Robert ajouta:—Tu ne me parais pas riche.—Je suis pauvre comme tous les Irlandais, répondit fièrement Harris.—Mais tu ne refuses pas de gagner ta vie honnêtement.—Non, certes.

—J'ai besoin d'un quatrième matelot. Nous allons à Boulogne et nous revenons. Tu seras nourri et tu auras cinquante shillings.—Mais fit Harris qui tenait à gagner du temps, avant de m'embarquer comme matelot, il faudrait savoir si j'ai navigué. Cependant, rassurez-vous, j'ai dix ans de mer et j'ai été pilote-côtier.—Alors, tu tiendras la barre, fit Robert.
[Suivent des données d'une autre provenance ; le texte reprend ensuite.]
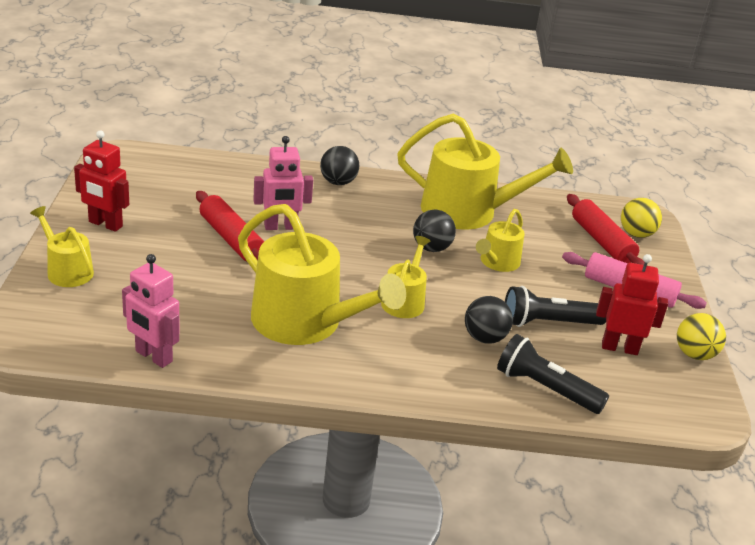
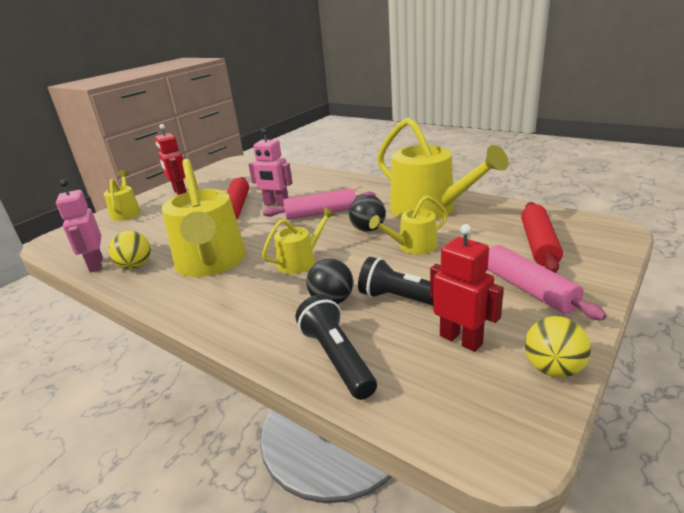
camera: 40 degrees right, 5 degrees down
(338, 182) = (349, 183): black ball -> none
(354, 233) = (320, 213): none -> pink rolling pin
(636, 234) = (585, 243): yellow ball -> yellow ball (135, 266)

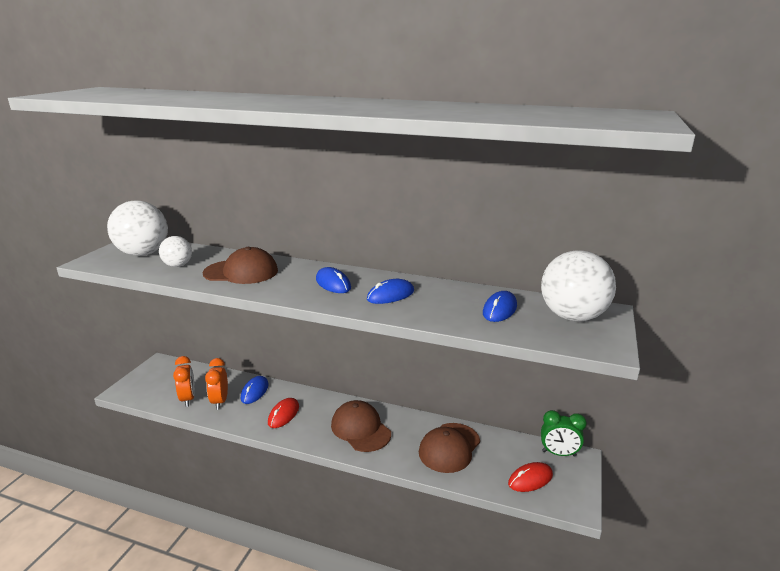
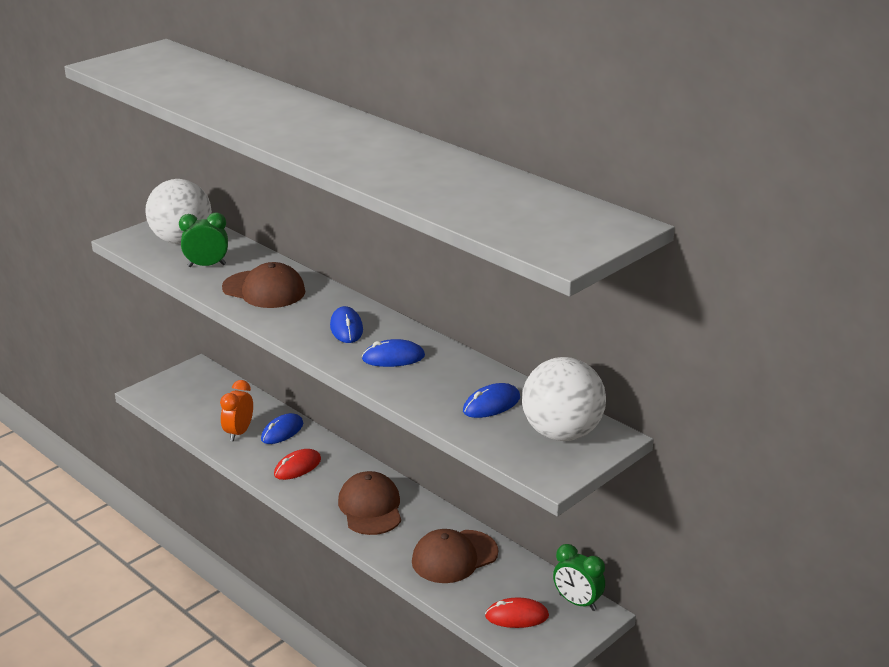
camera: 25 degrees right, 5 degrees up
(178, 265) = (207, 265): white ball -> green clock
(188, 399) = (207, 420): orange clock -> none

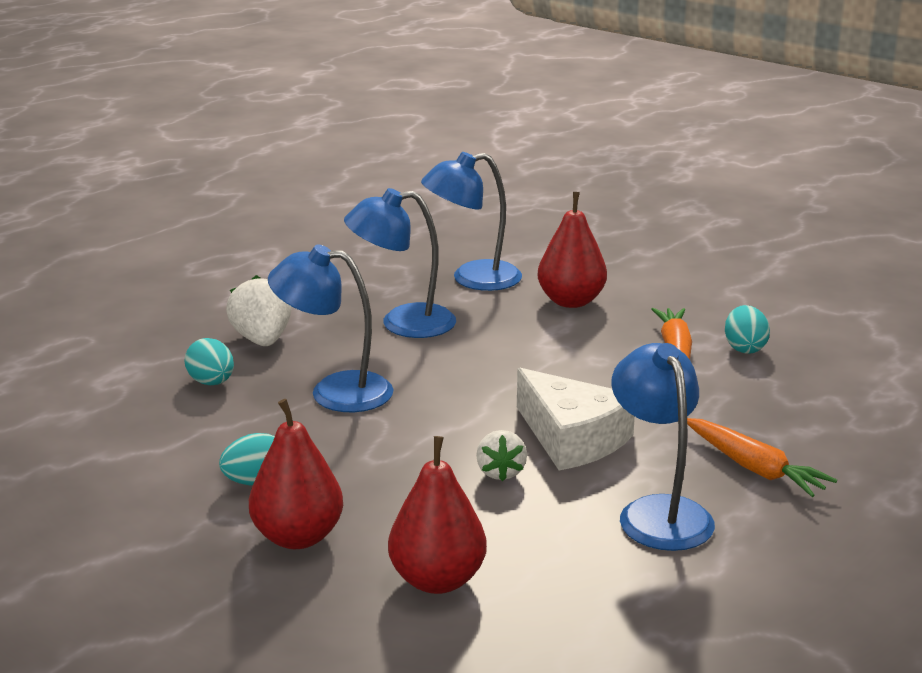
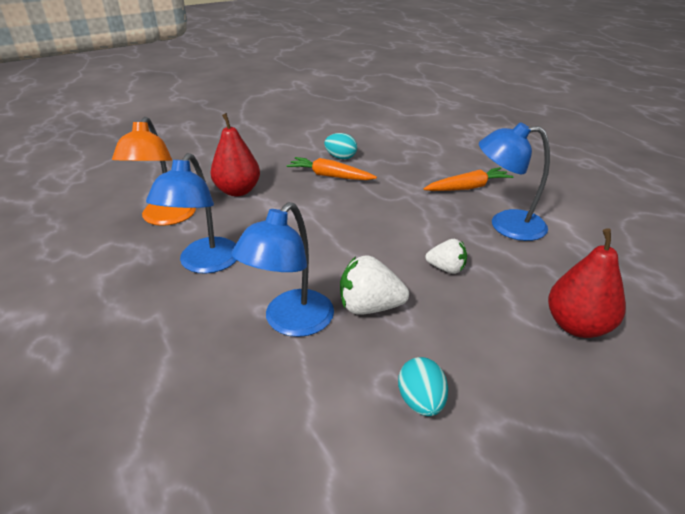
camera: 70 degrees left, 10 degrees up
(211, 382) = (219, 403): turquoise egg -> none
(262, 340) = (162, 350): white strawberry -> white strawberry (369, 307)
(298, 537) = (514, 389): red pear -> none
(472, 279) = (165, 218): blue lamp -> orange lamp
(572, 438) = (414, 232): white cheese -> none

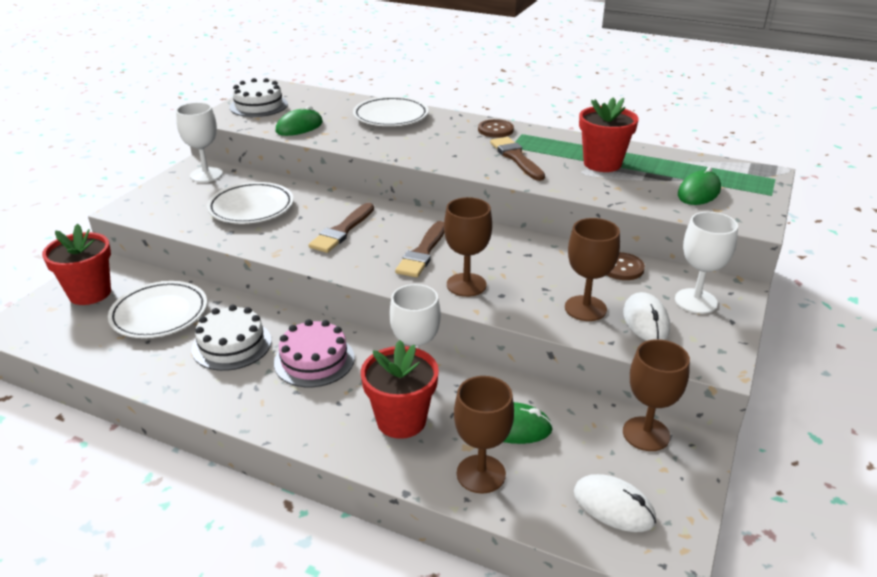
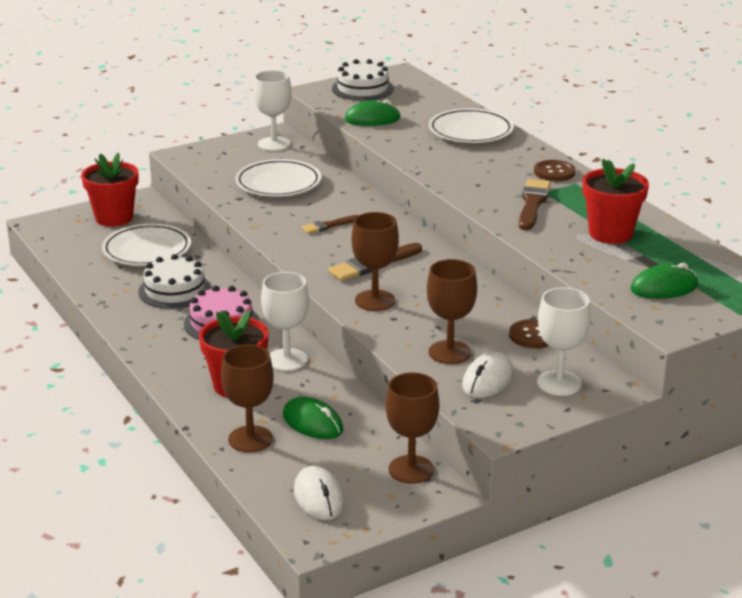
camera: 35 degrees right, 5 degrees down
(342, 231) = (329, 225): brown brush -> brown brush, size x0.62

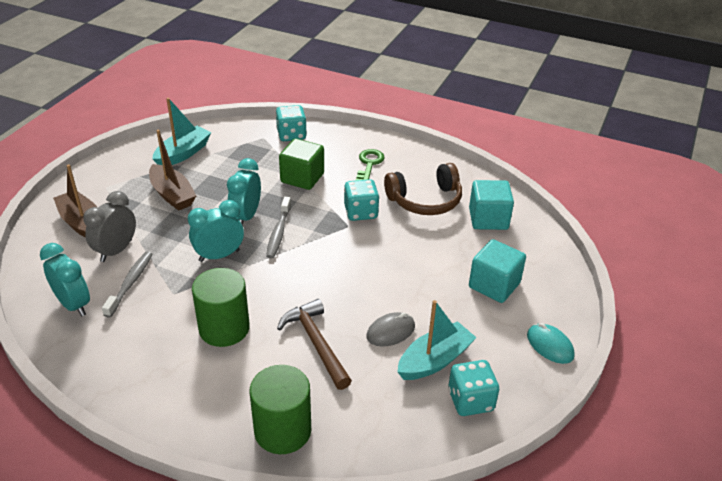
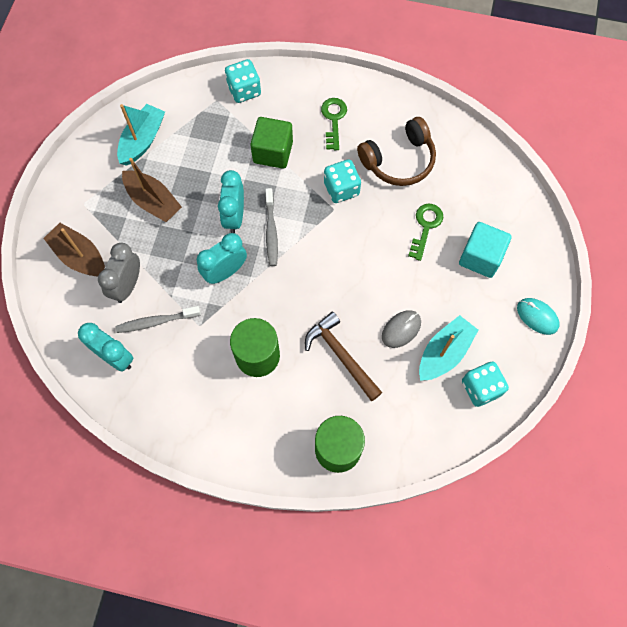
camera: 10 degrees left, 30 degrees up
(130, 283) = (156, 322): grey toothbrush -> grey toothbrush turned 105 degrees counterclockwise
(440, 253) = (425, 227): none -> green key
(488, 219) = (462, 174): turquoise cube -> none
Harris eut un frisson de joie à ces derniers mots. Une inspiration, rapide comme un éclair, traversa son esprit. Il était peu probable qu'on eût affaire dans la cale avant le départ, et l'épaisseur du panneau avait dû empêcher le révérend Peters Town d'entendre ce qui se disait dans l'entre-pont.

Or, comme il pouvait tout aussi bien supposer que la péniche était pleine d'Irlandais, il était présumable qu'il continuerait à se tenir tranquille.

Donc, une fois en route, et lui tenant, la barre, Harris était sûr de son plan, c'est-à-dire de la réalisation de cette idée qui venait de lui passer par l'esprit. Cette idée, comme on va le voir, était fort simple. Harris s'était dit:—Je connais la Tamise comme le quartier de Drury lane, où j'habite depuis quinze ans. Je sais qu'à l'embouchure du fleuve il y a des rochers à fleur d'eau, que les pilotes évitent avec soin. Je passerai au travers avec mon habileté merveilleuse, et je me gagnerai ainsi la confiance de mes compagnons, qui ne se défieront plus de moi. Mais, un peu plus loin, à un quart de lieue des côtes, il y a un autre récif; je gouvernerai droit dessus, et la péniche sombrera. Je suis assez bon nageur pour gagner la côte à la nage, et probablement mes compagnons en feront autant. Il n'y aura que le prêtre qui, enfermé à fond de cale, se noiera. Le maître m'avait commandé de le garder prisonnier; mais, à l'impossible nul n'est tenu. Je le noie, c'est tout ce que je puis faire.